*Exercise objective:* Write out, from the entries below, exactly the lines that run between the lines holding "nielen počas jedného leta,..." and "Vive el Camino", inclusive, and stop there.

*Supplied information:*
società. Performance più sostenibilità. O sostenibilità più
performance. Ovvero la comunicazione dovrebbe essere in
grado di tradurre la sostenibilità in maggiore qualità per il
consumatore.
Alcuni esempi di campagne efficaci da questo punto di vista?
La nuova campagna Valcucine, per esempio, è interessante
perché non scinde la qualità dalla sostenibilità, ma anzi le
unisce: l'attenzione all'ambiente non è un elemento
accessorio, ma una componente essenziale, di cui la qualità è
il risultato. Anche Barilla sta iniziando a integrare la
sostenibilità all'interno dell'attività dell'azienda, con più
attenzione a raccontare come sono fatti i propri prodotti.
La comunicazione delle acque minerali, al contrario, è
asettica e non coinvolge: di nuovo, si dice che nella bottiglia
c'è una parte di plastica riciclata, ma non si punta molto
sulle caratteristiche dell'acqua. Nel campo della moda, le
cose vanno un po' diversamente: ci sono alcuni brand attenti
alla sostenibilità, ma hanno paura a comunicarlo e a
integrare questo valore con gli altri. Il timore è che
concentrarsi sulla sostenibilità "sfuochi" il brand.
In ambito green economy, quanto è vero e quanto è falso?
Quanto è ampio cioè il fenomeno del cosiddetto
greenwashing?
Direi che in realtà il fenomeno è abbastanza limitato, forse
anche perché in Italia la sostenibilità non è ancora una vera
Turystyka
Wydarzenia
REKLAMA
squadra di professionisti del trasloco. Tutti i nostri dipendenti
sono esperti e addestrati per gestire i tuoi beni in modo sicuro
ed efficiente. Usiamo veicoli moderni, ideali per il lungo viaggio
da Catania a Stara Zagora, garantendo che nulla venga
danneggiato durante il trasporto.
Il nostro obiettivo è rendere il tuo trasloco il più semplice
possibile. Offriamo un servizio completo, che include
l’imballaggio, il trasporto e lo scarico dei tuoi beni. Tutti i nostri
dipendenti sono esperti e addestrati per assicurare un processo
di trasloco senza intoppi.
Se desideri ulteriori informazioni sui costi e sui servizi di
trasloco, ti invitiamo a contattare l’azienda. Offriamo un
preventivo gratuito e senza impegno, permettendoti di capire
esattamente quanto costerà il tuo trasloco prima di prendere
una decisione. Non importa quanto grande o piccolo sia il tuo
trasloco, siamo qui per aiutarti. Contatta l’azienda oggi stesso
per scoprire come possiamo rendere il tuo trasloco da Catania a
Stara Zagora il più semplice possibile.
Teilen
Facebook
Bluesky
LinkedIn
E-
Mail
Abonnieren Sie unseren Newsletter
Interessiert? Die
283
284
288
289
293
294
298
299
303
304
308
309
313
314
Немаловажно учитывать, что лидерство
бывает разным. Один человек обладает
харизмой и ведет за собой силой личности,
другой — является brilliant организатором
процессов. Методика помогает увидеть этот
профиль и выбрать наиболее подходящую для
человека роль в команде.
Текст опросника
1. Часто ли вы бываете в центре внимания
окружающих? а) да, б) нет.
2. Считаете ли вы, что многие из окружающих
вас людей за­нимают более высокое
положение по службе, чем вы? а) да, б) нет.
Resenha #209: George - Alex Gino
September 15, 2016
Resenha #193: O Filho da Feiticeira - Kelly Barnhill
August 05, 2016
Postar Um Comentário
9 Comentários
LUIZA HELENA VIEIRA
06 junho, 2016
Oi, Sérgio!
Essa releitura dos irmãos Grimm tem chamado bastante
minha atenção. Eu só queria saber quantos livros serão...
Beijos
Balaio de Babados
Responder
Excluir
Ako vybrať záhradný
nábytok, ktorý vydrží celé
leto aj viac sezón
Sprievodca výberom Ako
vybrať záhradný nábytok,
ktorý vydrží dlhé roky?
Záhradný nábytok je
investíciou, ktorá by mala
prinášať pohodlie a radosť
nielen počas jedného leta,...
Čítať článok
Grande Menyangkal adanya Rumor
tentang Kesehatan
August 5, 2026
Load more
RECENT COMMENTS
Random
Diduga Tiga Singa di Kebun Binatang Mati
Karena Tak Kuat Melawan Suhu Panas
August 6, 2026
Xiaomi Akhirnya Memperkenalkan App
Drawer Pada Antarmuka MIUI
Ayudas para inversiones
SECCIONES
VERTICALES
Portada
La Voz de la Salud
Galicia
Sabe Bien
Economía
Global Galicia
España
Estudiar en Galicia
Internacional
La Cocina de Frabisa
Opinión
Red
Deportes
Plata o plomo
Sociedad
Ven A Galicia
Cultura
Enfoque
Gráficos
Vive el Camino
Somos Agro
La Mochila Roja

*Exercise answer:*
nielen počas jedného leta,...
Čítať článok
Grande Menyangkal adanya Rumor
tentang Kesehatan
August 5, 2026
Load more
RECENT COMMENTS
Random
Diduga Tiga Singa di Kebun Binatang Mati
Karena Tak Kuat Melawan Suhu Panas
August 6, 2026
Xiaomi Akhirnya Memperkenalkan App
Drawer Pada Antarmuka MIUI
Ayudas para inversiones
SECCIONES
VERTICALES
Portada
La Voz de la Salud
Galicia
Sabe Bien
Economía
Global Galicia
España
Estudiar en Galicia
Internacional
La Cocina de Frabisa
Opinión
Red
Deportes
Plata o plomo
Sociedad
Ven A Galicia
Cultura
Enfoque
Gráficos
Vive el Camino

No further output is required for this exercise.